[Source texts of formatted documents]
::::::::
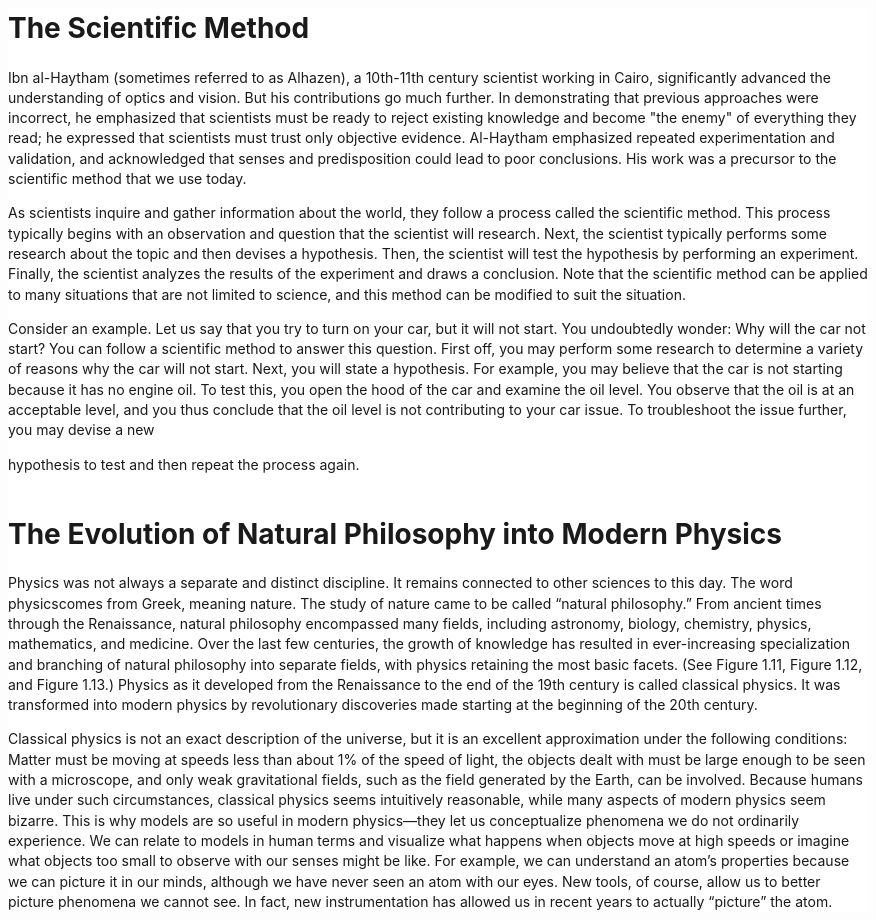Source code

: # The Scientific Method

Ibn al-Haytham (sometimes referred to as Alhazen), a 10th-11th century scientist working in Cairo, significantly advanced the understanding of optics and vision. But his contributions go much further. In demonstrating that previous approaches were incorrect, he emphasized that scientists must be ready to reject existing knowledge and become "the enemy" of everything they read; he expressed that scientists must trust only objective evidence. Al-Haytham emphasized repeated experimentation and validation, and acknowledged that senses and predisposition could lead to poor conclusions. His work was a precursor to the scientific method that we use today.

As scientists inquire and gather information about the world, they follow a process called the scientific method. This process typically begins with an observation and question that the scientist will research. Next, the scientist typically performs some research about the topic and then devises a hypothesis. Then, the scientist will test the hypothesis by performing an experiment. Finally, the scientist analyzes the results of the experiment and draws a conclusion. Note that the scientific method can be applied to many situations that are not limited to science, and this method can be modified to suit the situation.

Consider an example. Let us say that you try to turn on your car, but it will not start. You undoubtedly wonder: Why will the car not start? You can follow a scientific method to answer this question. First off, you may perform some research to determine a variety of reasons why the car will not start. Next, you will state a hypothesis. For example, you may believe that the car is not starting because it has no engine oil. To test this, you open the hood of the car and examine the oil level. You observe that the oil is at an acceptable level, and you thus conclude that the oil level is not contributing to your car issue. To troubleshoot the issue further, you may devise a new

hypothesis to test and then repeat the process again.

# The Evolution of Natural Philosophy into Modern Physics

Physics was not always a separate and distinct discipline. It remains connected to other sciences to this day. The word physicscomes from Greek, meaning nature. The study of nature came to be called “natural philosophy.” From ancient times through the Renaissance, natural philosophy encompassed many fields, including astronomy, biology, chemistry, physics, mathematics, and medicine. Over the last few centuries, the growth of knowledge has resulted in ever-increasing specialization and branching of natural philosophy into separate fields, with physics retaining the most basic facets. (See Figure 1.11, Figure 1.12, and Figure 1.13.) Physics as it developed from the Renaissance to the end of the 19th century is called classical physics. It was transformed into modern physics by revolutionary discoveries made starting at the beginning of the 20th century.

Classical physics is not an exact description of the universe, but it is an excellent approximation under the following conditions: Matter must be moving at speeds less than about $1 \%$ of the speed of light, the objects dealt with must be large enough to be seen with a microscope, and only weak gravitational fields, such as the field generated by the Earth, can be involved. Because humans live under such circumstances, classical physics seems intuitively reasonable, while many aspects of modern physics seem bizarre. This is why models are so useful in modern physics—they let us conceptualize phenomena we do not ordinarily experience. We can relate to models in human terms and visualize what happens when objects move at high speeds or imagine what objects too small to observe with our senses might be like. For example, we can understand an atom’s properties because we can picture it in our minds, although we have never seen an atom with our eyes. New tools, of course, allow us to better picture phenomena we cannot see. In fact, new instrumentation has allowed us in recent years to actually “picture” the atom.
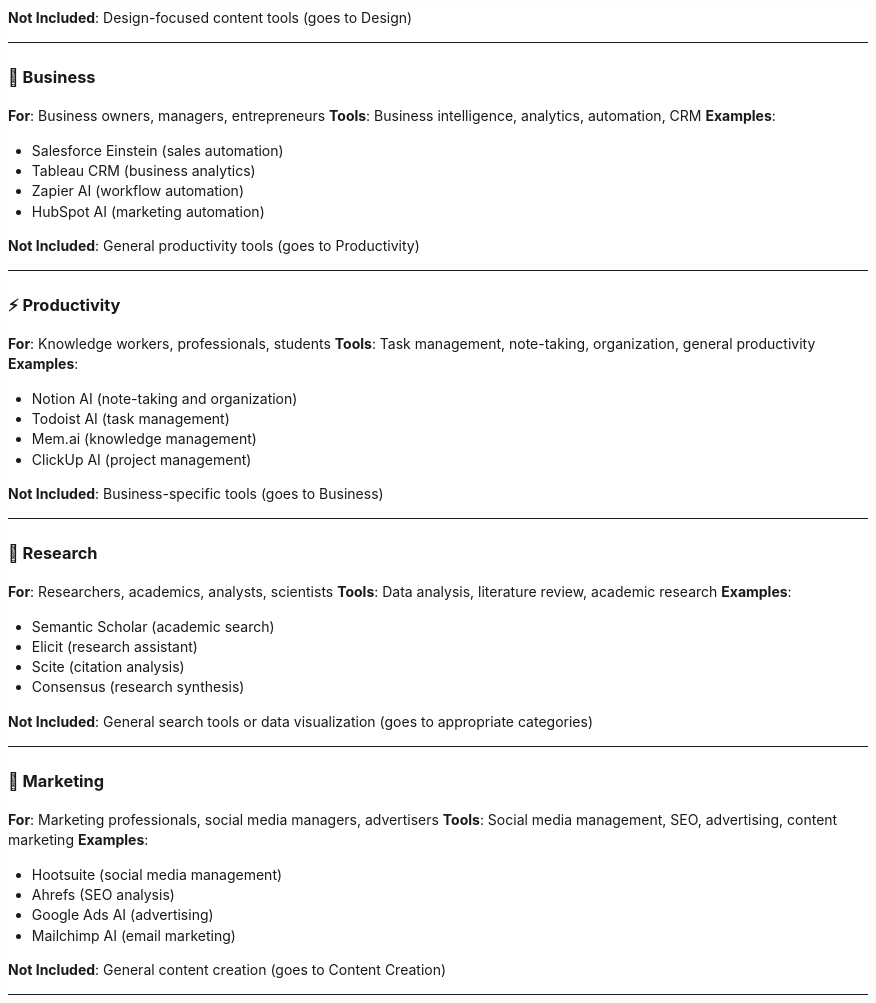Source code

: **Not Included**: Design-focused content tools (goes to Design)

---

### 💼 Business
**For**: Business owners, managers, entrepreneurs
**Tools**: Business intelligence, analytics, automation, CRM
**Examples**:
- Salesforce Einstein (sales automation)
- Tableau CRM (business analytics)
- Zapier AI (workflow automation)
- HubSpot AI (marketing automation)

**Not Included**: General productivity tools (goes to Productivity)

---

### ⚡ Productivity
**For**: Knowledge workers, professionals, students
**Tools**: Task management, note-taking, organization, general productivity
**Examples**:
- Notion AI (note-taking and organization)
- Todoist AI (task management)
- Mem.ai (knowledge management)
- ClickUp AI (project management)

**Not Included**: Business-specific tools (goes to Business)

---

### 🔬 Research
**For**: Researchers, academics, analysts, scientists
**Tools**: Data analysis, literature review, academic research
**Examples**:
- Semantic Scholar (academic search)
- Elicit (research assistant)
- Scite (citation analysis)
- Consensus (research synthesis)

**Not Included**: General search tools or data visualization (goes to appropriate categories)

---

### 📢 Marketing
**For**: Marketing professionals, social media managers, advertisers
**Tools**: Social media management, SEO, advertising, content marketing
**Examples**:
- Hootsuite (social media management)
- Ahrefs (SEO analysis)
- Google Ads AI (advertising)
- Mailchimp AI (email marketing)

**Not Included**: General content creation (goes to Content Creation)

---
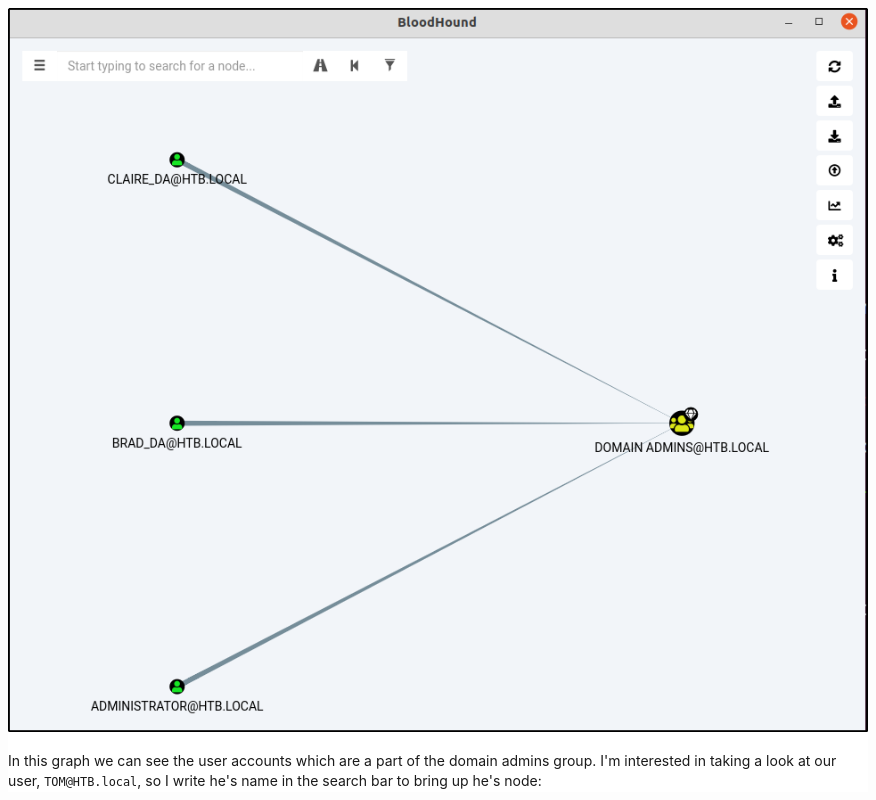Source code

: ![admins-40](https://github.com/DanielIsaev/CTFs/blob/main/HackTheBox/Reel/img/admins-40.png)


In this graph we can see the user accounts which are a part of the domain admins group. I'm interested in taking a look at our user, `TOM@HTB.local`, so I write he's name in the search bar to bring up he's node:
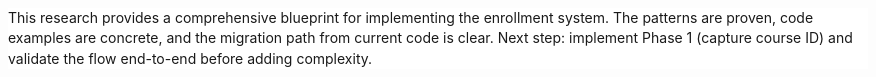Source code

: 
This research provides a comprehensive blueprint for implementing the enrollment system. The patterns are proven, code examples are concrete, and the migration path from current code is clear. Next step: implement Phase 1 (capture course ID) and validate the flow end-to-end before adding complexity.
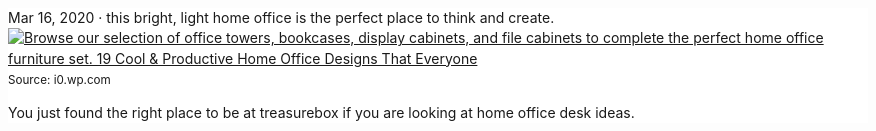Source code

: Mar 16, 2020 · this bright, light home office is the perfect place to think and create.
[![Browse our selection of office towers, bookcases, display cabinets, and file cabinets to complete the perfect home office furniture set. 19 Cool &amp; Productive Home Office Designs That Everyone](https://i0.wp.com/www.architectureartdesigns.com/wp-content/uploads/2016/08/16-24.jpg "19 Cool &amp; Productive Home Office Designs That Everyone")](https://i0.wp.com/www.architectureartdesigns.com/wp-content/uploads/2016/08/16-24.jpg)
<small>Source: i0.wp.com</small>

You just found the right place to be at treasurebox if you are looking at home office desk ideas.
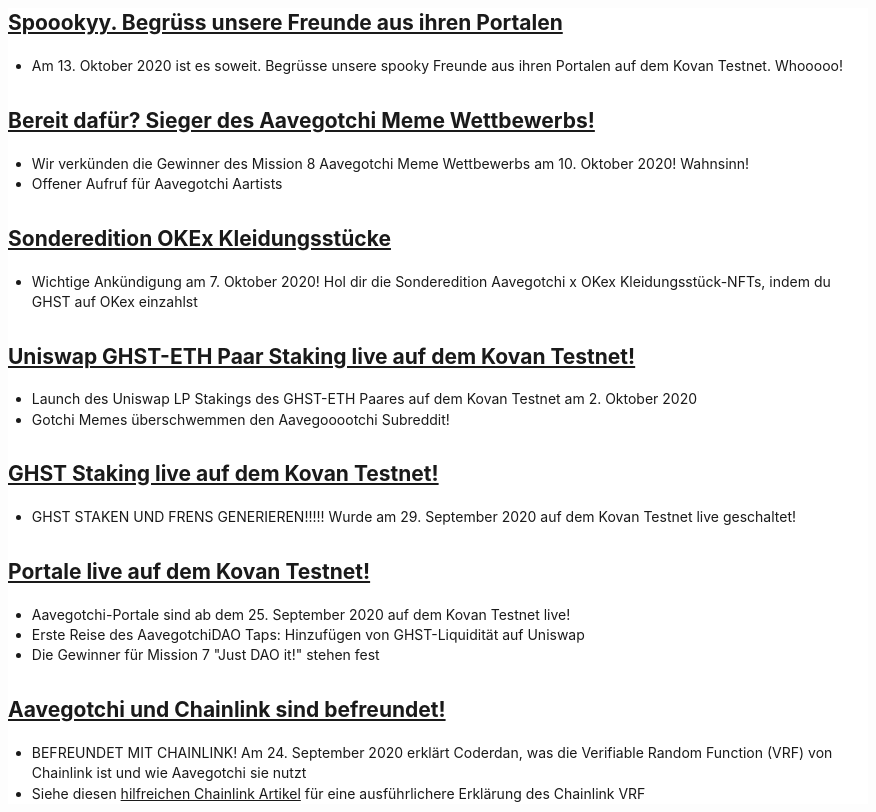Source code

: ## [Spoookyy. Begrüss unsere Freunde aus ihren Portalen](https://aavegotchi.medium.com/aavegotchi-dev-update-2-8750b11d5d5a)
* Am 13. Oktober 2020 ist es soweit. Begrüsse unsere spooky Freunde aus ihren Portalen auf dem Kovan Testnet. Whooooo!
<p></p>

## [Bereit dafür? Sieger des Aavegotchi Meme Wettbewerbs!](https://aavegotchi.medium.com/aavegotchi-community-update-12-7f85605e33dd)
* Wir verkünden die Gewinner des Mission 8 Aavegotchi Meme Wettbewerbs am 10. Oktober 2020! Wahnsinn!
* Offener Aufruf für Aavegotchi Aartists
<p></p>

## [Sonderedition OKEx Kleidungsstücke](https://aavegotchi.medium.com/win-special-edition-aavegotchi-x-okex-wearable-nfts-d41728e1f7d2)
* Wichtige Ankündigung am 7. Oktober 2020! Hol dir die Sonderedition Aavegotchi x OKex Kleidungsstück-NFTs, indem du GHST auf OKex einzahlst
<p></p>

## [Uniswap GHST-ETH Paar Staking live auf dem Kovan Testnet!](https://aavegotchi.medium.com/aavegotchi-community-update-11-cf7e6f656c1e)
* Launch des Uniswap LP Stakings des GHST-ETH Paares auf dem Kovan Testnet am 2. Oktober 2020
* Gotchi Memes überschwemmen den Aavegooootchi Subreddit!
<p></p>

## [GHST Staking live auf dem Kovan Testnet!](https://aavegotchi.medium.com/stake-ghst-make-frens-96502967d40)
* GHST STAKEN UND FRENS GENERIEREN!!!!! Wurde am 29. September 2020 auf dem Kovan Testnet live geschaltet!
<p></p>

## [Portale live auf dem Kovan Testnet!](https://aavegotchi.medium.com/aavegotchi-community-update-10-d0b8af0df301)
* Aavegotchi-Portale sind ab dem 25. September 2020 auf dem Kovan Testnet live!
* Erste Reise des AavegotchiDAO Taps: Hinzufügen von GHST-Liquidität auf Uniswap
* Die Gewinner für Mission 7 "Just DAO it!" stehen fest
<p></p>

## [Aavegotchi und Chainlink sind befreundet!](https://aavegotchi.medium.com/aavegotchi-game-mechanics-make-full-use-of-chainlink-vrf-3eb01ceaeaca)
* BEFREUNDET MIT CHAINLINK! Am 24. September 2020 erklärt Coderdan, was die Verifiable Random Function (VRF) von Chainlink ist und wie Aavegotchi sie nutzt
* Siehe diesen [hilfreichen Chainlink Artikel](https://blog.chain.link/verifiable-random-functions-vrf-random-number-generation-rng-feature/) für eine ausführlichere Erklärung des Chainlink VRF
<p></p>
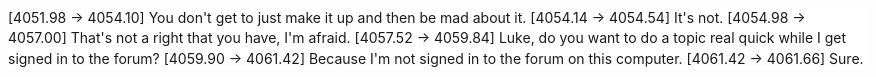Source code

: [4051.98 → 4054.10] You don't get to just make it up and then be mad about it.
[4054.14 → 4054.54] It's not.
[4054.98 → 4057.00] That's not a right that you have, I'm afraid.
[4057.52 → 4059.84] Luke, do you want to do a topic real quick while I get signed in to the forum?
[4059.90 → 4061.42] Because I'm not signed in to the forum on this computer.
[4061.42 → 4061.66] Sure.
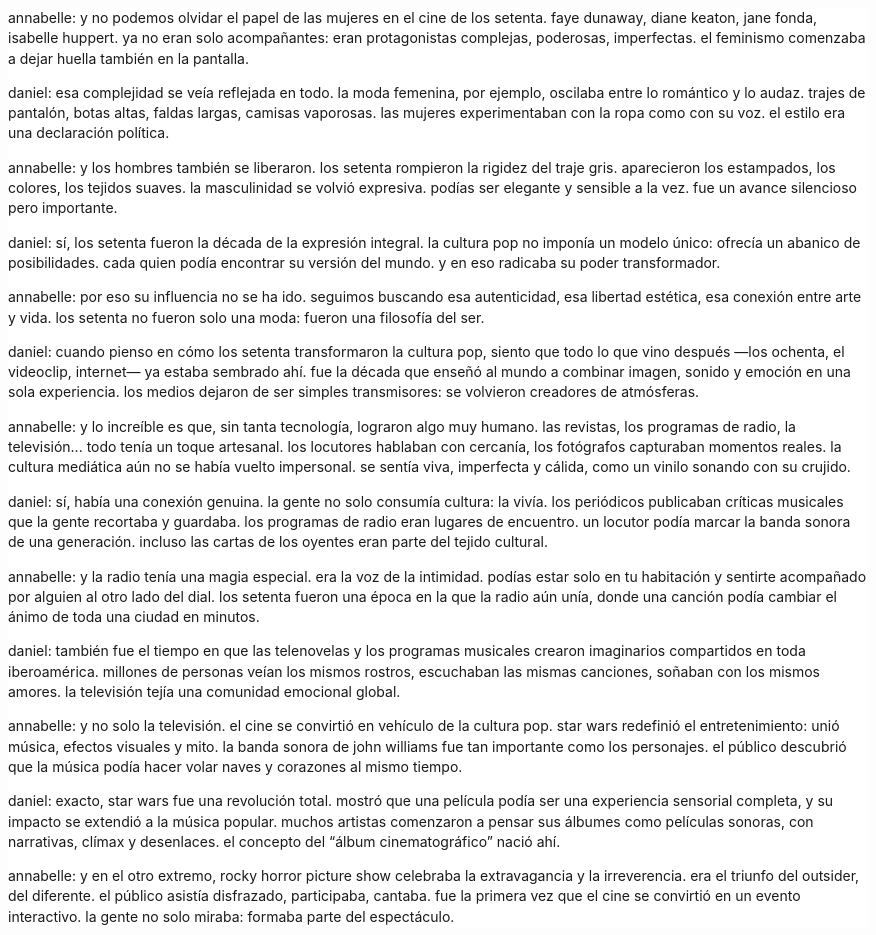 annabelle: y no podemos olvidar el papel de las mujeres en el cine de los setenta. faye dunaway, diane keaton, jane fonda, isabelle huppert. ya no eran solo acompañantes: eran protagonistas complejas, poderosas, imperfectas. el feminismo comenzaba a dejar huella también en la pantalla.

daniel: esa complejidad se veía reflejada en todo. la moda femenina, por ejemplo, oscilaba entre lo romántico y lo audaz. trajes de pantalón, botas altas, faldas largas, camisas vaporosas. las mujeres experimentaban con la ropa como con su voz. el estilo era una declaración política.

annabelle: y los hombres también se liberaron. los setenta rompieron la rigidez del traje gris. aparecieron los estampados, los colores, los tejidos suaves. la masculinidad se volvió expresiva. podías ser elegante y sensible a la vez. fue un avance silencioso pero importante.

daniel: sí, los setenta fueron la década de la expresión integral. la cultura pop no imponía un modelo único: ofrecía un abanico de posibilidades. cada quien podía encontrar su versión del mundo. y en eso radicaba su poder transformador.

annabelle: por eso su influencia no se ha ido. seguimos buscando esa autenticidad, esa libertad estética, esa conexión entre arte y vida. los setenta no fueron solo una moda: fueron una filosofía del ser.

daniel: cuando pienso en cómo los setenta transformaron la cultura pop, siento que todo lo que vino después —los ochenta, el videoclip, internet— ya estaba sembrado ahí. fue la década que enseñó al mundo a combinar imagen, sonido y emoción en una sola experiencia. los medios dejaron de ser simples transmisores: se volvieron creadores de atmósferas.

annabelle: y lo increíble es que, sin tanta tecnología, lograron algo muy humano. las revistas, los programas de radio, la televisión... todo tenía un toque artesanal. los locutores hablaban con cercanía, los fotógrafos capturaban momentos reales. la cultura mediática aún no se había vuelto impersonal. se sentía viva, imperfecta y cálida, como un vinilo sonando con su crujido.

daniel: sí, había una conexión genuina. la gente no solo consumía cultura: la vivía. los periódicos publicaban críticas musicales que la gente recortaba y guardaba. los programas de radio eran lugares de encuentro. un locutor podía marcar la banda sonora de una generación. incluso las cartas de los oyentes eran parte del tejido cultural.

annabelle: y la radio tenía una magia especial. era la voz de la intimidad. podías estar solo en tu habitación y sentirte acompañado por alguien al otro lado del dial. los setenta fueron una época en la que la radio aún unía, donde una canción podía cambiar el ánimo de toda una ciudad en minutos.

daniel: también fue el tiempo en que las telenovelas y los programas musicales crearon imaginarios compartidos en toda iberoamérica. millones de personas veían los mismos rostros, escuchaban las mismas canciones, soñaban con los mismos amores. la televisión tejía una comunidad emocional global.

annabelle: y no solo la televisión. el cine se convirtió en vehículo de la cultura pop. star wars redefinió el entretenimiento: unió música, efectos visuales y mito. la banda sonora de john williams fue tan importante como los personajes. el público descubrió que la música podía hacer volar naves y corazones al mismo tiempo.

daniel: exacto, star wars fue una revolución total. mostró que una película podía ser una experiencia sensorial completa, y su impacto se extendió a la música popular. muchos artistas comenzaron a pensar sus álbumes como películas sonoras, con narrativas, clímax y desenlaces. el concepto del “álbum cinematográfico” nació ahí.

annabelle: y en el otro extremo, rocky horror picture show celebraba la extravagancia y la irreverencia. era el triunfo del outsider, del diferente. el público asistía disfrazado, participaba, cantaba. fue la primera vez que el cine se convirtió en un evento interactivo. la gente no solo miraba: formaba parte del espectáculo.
::::::::
* **Your assignment**
In the entries above, which lines run from the one with "advertising, content marketing" up to and including the one with "Kovan Testnet. Whooooo!"? Write them out exactly, without the pictures.

* **Output of the task**
**Tools**: Social media management, SEO, advertising, content marketing
**Examples**:
- Hootsuite (social media management)
- Ahrefs (SEO analysis)
- Google Ads AI (advertising)
- Mailchimp AI (email marketing)

**Not Included**: General content creation (goes to Content Creation)

---
Source code

: ![admins-40](https://github.com/DanielIsaev/CTFs/blob/main/HackTheBox/Reel/img/admins-40.png)


In this graph we can see the user accounts which are a part of the domain admins group. I'm interested in taking a look at our user, `TOM@HTB.local`, so I write he's name in the search bar to bring up he's node:
Source code

: 
This research provides a comprehensive blueprint for implementing the enrollment system. The patterns are proven, code examples are concrete, and the migration path from current code is clear. Next step: implement Phase 1 (capture course ID) and validate the flow end-to-end before adding complexity.
Source code

: Mar 16, 2020 · this bright, light home office is the perfect place to think and create.
[![Browse our selection of office towers, bookcases, display cabinets, and file cabinets to complete the perfect home office furniture set. 19 Cool &amp; Productive Home Office Designs That Everyone](https://i0.wp.com/www.architectureartdesigns.com/wp-content/uploads/2016/08/16-24.jpg "19 Cool &amp; Productive Home Office Designs That Everyone")](https://i0.wp.com/www.architectureartdesigns.com/wp-content/uploads/2016/08/16-24.jpg)
<small>Source: i0.wp.com</small>

You just found the right place to be at treasurebox if you are looking at home office desk ideas.
Source code

: ## [Spoookyy. Begrüss unsere Freunde aus ihren Portalen](https://aavegotchi.medium.com/aavegotchi-dev-update-2-8750b11d5d5a)
* Am 13. Oktober 2020 ist es soweit. Begrüsse unsere spooky Freunde aus ihren Portalen auf dem Kovan Testnet. Whooooo!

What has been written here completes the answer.